The data tier stays off spot: postgres has no spot toleration, its zonal disk pins it (ch.05), and a reclaimed Postgres node is an outage (Part 03 ch.05). This is the Part 06 ch.06 rule — spot the stateless, never the data — realised by Karpenter config, not app edits.

5. Cost & FinOps on the Bookstore (the loop, cloud-priced)

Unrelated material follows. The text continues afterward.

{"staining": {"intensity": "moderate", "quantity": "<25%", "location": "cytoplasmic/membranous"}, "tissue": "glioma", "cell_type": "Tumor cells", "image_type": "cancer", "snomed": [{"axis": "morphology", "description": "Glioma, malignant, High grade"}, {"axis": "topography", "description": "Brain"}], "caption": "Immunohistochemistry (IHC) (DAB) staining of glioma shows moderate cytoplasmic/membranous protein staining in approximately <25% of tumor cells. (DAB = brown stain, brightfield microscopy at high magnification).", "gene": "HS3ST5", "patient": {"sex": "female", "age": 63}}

Part 06 ch.06's loop is observe → right-size → enforce → re-measure; on cloud it gains real dollars:

# 1. RIGHT-SIZE requests FIRST (Part 06 ch.06) — the catalog recommendation
#    there (cpu 40m, mem 96Mi==limit) shrinks what the autoscaler must buy.
# 2. NODE autoscaler sized to real requests (steps 2-3) — no fleet of air.
# 3. SPOT the stateless tiers (step 4) — 60-90% off those nodes.
# 4. SCALE-TO-ZERO: payments-worker via KEDA (Part 06 ch.04) + Karpenter
#    consolidation removes the idle node entirely at 3am.
# 5. COMMITTED-USE: cover the steady baseline (postgres + min HPA replicas)
#    with Savings Plans / Reserved / CUD (10-60% off the always-on part).
# 6. COST-ALLOCATE: tag nodes/resources by owner; OpenCost (Part 06 ch.06) or
#    the cloud's split-cost/cost-allocation tooling attributes $ per
#    namespace/workload -> the Bookstore's spend is OWNED, not discovered.
kubectl get nodes -L karpenter.sh/capacity-type    # spot vs on-demand mix (priced)

On kind the dollars are synthetic (Part 06 ch.06 said this); the efficiency ratio (usage ÷ request) and the spot/consolidation behaviour are real on the managed cluster.

6. The CRD-intrinsic dry-run (documented, like every prior CRD object)

# from the repo root (full-guide/) — RUNNABLE on kind, no cloud:
kubectl apply --dry-run=client -f examples/bookstore/cloud/karpenter-nodepool.yaml
# error: ... no matches for kind "NodePool" in version "karpenter.sh/v1"
# error: ... no matches for kind "EC2NodeClass" in version "karpenter.k8s.aws/v1"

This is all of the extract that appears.